■ **Reading text**:
▼

Amber Kelley has a “super cool way” to make fish tacos. “You’re going to start with the natural gas flame,” the teenage one-time Food Network Star Kids winner explained in a professionally produced video to her more than 6,700 Instagram followers, adding that “because the flames actually come up, you can heat and cook your tortilla.”
Kelley’s not the only Instagram influencer praising the flames of her stove. “Chef Jenna,” a 20-something with cool-girl rainbow hair and 15,800 followers, posted, “Who’s up for some breakfast-for-dinner? Chef Jenna is bringing you some stovetop Huevos Rancheros this evening! Did you know natural gas provides better cooking results? Pretty nifty, huh?!” The Instagram account @kokoshanne, an “adventurous mama” with 131,000 followers, wrote in a post about easy weeknight dinners that natural gas “helps cook food faster.”
“#cookingwithgas makes food taste better,” says Camille, an L.A.-based foodie who poses artfully with her spatula, to her 16,700 followers.

▲

■ **Data extract**:
▼

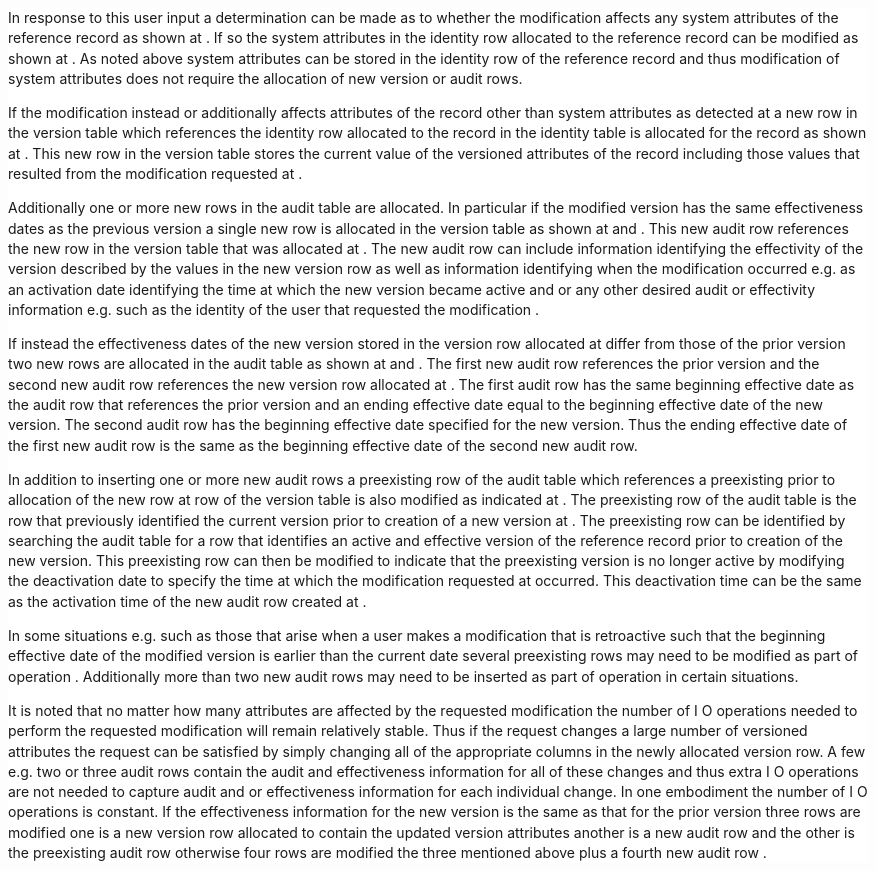In response to this user input a determination can be made as to whether the modification affects any system attributes of the reference record as shown at . If so the system attributes in the identity row allocated to the reference record can be modified as shown at . As noted above system attributes can be stored in the identity row of the reference record and thus modification of system attributes does not require the allocation of new version or audit rows.

If the modification instead or additionally affects attributes of the record other than system attributes as detected at a new row in the version table which references the identity row allocated to the record in the identity table is allocated for the record as shown at . This new row in the version table stores the current value of the versioned attributes of the record including those values that resulted from the modification requested at .

Additionally one or more new rows in the audit table are allocated. In particular if the modified version has the same effectiveness dates as the previous version a single new row is allocated in the version table as shown at and . This new audit row references the new row in the version table that was allocated at . The new audit row can include information identifying the effectivity of the version described by the values in the new version row as well as information identifying when the modification occurred e.g. as an activation date identifying the time at which the new version became active and or any other desired audit or effectivity information e.g. such as the identity of the user that requested the modification .

If instead the effectiveness dates of the new version stored in the version row allocated at differ from those of the prior version two new rows are allocated in the audit table as shown at and . The first new audit row references the prior version and the second new audit row references the new version row allocated at . The first audit row has the same beginning effective date as the audit row that references the prior version and an ending effective date equal to the beginning effective date of the new version. The second audit row has the beginning effective date specified for the new version. Thus the ending effective date of the first new audit row is the same as the beginning effective date of the second new audit row.

In addition to inserting one or more new audit rows a preexisting row of the audit table which references a preexisting prior to allocation of the new row at row of the version table is also modified as indicated at . The preexisting row of the audit table is the row that previously identified the current version prior to creation of a new version at . The preexisting row can be identified by searching the audit table for a row that identifies an active and effective version of the reference record prior to creation of the new version. This preexisting row can then be modified to indicate that the preexisting version is no longer active by modifying the deactivation date to specify the time at which the modification requested at occurred. This deactivation time can be the same as the activation time of the new audit row created at .

In some situations e.g. such as those that arise when a user makes a modification that is retroactive such that the beginning effective date of the modified version is earlier than the current date several preexisting rows may need to be modified as part of operation . Additionally more than two new audit rows may need to be inserted as part of operation in certain situations.

It is noted that no matter how many attributes are affected by the requested modification the number of I O operations needed to perform the requested modification will remain relatively stable. Thus if the request changes a large number of versioned attributes the request can be satisfied by simply changing all of the appropriate columns in the newly allocated version row. A few e.g. two or three audit rows contain the audit and effectiveness information for all of these changes and thus extra I O operations are not needed to capture audit and or effectiveness information for each individual change. In one embodiment the number of I O operations is constant. If the effectiveness information for the new version is the same as that for the prior version three rows are modified one is a new version row allocated to contain the updated version attributes another is a new audit row and the other is the preexisting audit row otherwise four rows are modified the three mentioned above plus a fourth new audit row .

▲

■ **What you will do**:
1. Using the text about influencers and gas stoves, answer these:
(a) How many Instagram followers does Amber Kelley have?
(b) What dish is Chef Jenna making in her post?
(c) In what city is Camille based?
2. In the text about influencers and gas stoves, why does Amber Kelley say the natural gas flame lets you heat and cook a tortilla?
3. Decide whether each statement agrees with the text about influencers and gas stoves:
(a) Amber Kelley once won Food Network Star Kids.
(b) The account @kokoshanne claimed that natural gas helps cook food faster.
(c) Chef Jenna is described as a teenager.

■ **Results for the exercise**:
1.
(a) More than 6,700.
(b) Stovetop Huevos Rancheros.
(c) L.A.

2. She says it works because the flames actually come up, so the tortilla can be heated and cooked directly over them.

3.
(a) Yes: "the teenage one-time Food Network Star Kids winner"
(b) Yes: "helps cook food faster"
(c) No: "a 20-something with cool-girl rainbow hair"